Records drawn from a dataset:

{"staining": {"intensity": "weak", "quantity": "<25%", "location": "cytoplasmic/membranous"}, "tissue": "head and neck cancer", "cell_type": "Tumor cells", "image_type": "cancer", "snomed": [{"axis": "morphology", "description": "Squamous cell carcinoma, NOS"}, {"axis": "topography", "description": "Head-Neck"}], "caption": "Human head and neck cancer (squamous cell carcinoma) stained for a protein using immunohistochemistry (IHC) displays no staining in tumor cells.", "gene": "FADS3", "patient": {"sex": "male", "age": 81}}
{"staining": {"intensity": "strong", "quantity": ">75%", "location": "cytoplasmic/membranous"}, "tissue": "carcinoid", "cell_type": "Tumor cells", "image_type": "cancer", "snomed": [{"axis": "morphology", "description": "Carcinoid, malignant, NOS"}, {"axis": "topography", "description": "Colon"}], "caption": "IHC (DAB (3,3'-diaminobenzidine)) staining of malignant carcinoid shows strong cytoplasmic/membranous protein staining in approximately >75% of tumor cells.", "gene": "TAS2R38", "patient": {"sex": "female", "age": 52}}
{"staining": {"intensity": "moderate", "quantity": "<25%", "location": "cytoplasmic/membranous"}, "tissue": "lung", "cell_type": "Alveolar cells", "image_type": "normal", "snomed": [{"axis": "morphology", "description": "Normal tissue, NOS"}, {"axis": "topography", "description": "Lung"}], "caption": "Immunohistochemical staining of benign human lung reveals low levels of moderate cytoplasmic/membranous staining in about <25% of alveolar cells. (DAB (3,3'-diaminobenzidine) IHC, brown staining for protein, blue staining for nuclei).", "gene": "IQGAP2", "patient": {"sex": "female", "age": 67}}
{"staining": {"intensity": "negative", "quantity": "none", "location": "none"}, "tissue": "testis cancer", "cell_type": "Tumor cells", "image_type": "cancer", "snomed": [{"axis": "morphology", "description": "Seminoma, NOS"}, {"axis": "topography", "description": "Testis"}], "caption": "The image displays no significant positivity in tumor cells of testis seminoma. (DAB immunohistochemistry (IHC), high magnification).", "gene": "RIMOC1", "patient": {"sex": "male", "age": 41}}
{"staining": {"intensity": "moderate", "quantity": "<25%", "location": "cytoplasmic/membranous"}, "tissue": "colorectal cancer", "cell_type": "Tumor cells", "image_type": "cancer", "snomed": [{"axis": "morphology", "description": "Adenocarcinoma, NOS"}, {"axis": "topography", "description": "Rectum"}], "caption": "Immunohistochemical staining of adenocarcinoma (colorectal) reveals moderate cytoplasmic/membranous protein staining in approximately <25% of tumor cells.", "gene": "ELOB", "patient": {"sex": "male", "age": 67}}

EXERCISE REQUIREMENTS: Every line that contains the string "diaminobenzidine" should be returned from the data.

EXERCISE RESULT:
{"staining": {"intensity": "strong", "quantity": ">75%", "location": "cytoplasmic/membranous"}, "tissue": "carcinoid", "cell_type": "Tumor cells", "image_type": "cancer", "snomed": [{"axis": "morphology", "description": "Carcinoid, malignant, NOS"}, {"axis": "topography", "description": "Colon"}], "caption": "IHC (DAB (3,3'-diaminobenzidine)) staining of malignant carcinoid shows strong cytoplasmic/membranous protein staining in approximately >75% of tumor cells.", "gene": "TAS2R38", "patient": {"sex": "female", "age": 52}}
{"staining": {"intensity": "moderate", "quantity": "<25%", "location": "cytoplasmic/membranous"}, "tissue": "lung", "cell_type": "Alveolar cells", "image_type": "normal", "snomed": [{"axis": "morphology", "description": "Normal tissue, NOS"}, {"axis": "topography", "description": "Lung"}], "caption": "Immunohistochemical staining of benign human lung reveals low levels of moderate cytoplasmic/membranous staining in about <25% of alveolar cells. (DAB (3,3'-diaminobenzidine) IHC, brown staining for protein, blue staining for nuclei).", "gene": "IQGAP2", "patient": {"sex": "female", "age": 67}}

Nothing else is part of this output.